The network uses the loss function to guide weight updates.
2. Optimizer (SGD / Adam)
Optimizers adjust the weights to minimize the loss. Steps for Stochastic Gradient Descent (SGD):
- Sample a minibatch of training data.
- Run the network to make predictions.
- Calculate the loss and adjust weights to reduce it.
Repeat over many minibatches and epochs. Parameters affecting training include:
- Learning rate: step size for weight updates.
- Batch size: number of examples per minibatch.
Adam optimizer is an adaptive version of SGD that often works well without tuning.
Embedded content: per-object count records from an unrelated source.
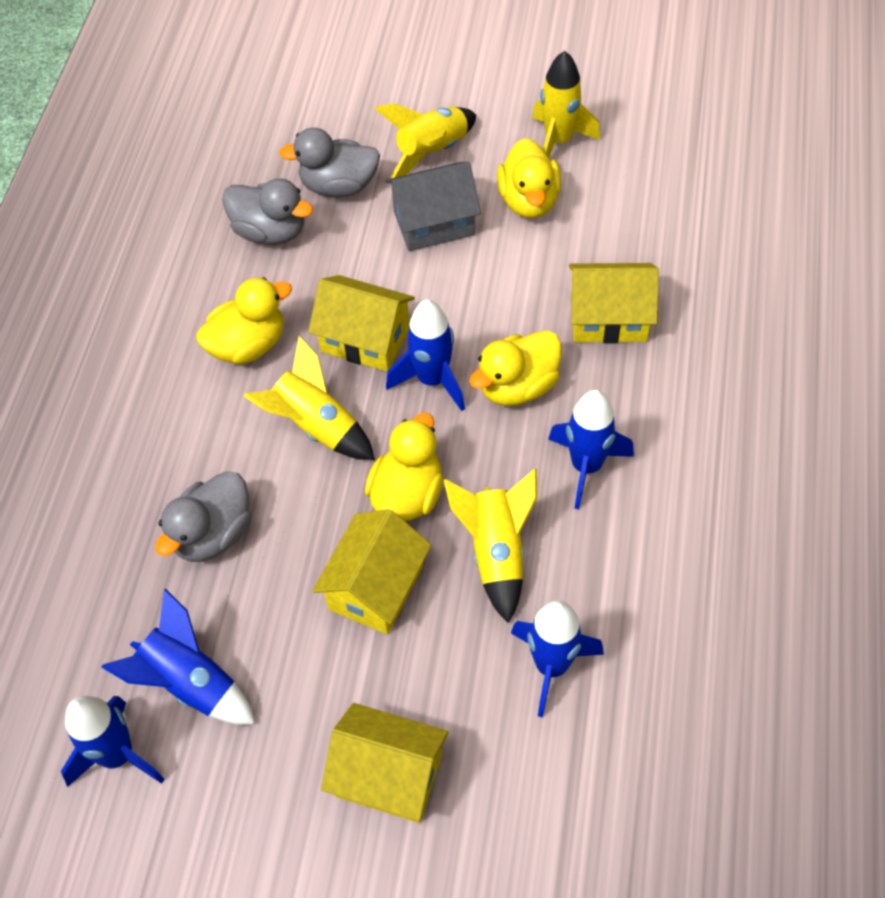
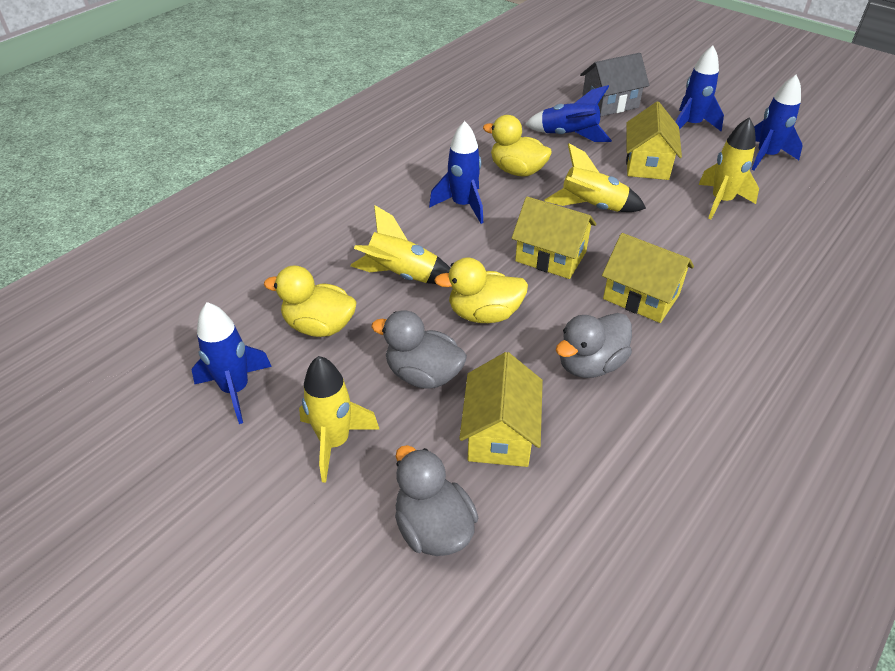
yellow duck: 4 -> 3

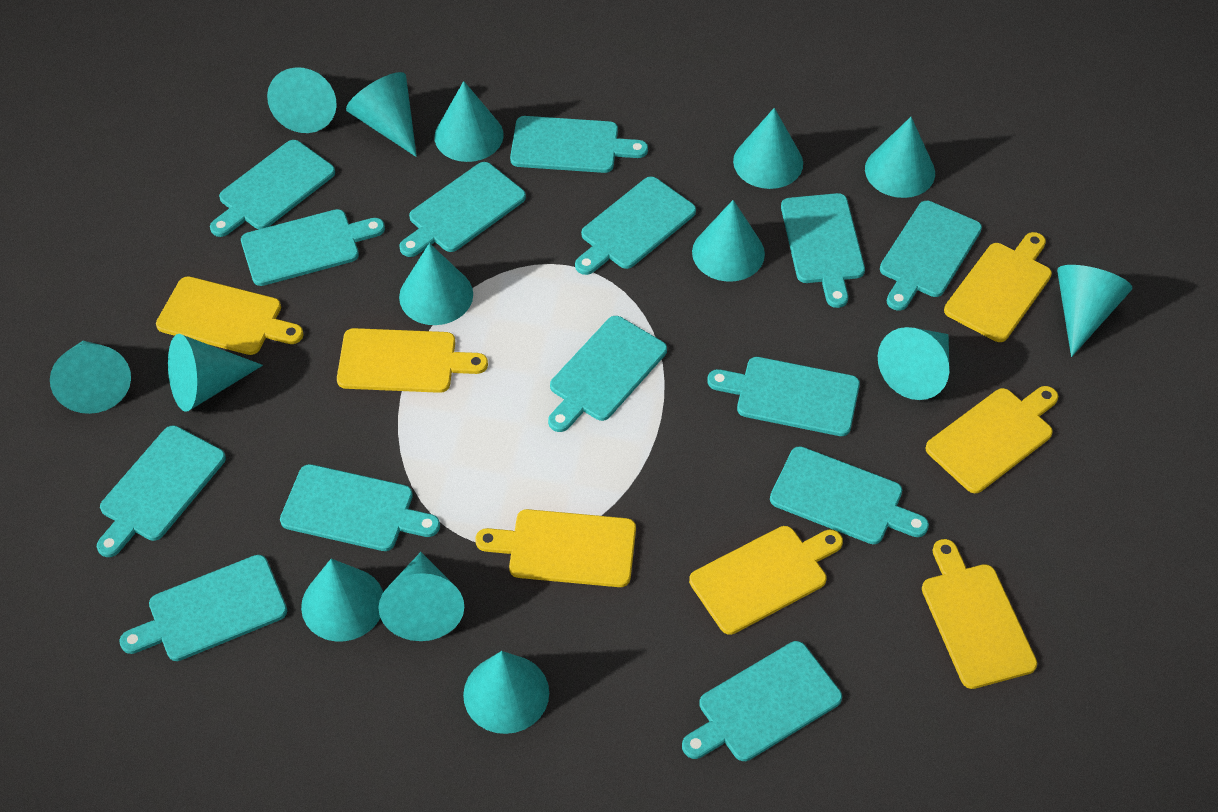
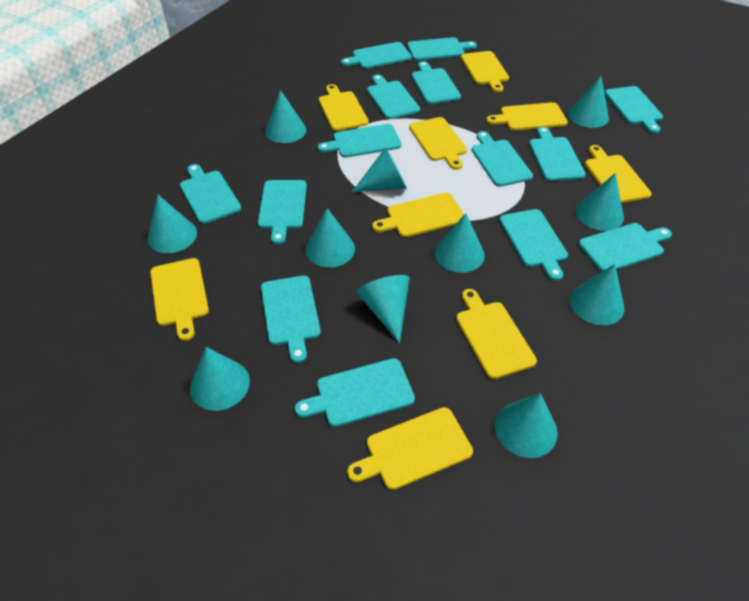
turquoise cone: 14 -> 11
yellow cutting board: 7 -> 9

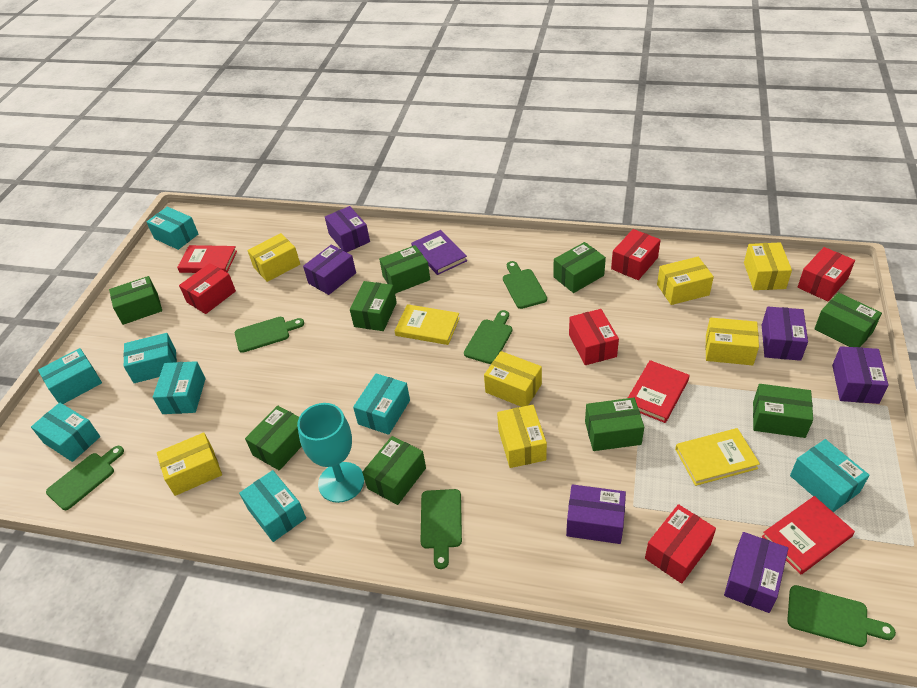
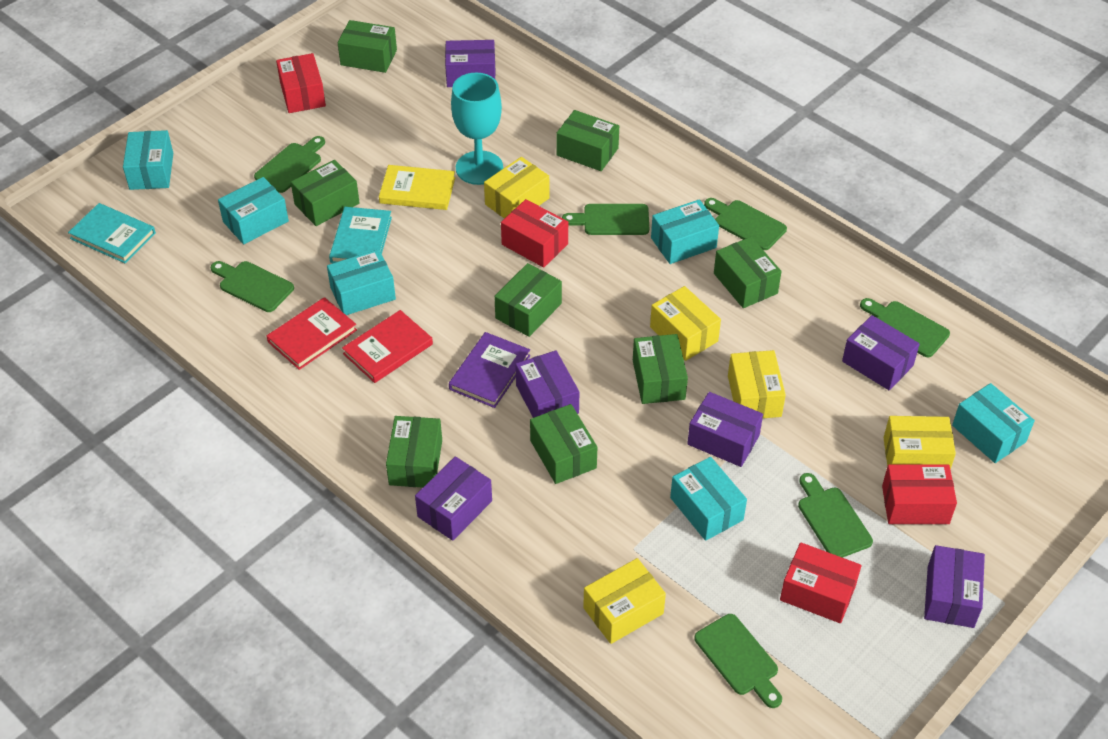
green box: 9 -> 8
green cutting board: 6 -> 7
red book: 3 -> 2
red box: 5 -> 4
turquoise book: 0 -> 2
turquoise box: 8 -> 6
yellow book: 2 -> 1
yellow box: 7 -> 5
3. Compiling a Keras Model
model.compile(
optimizer='adam',
loss='mae',
)
4. Example: Red Wine Quality Dataset
Inputs: 11 physiochemical features of wines. Output: quality rating. Neural network architecture:
from tensorflow import keras
from tensorflow.keras import layers
model = keras.Sequential([
layers.Dense(512, activation='relu', input_shape=[11]),
layers.Dense(512, activation='relu'),
layers.Dense(512, activation='relu'),
layers.Dense(1),
])
Training parameters:
history = model.fit(
X_train, y_train,
validation_data=(X_valid, y_valid),
batch_size=256,
epochs=10,
)
The loss decreases over epochs, showing the network is learning. Plotting the loss over time indicates convergence when the curve flattens.
Summary
Neural networks learn by iteratively adjusting weights using an optimizer to minimize a loss function. Training proceeds over minibatches and multiple epochs. Monitoring loss helps determine when the network has learned sufficiently.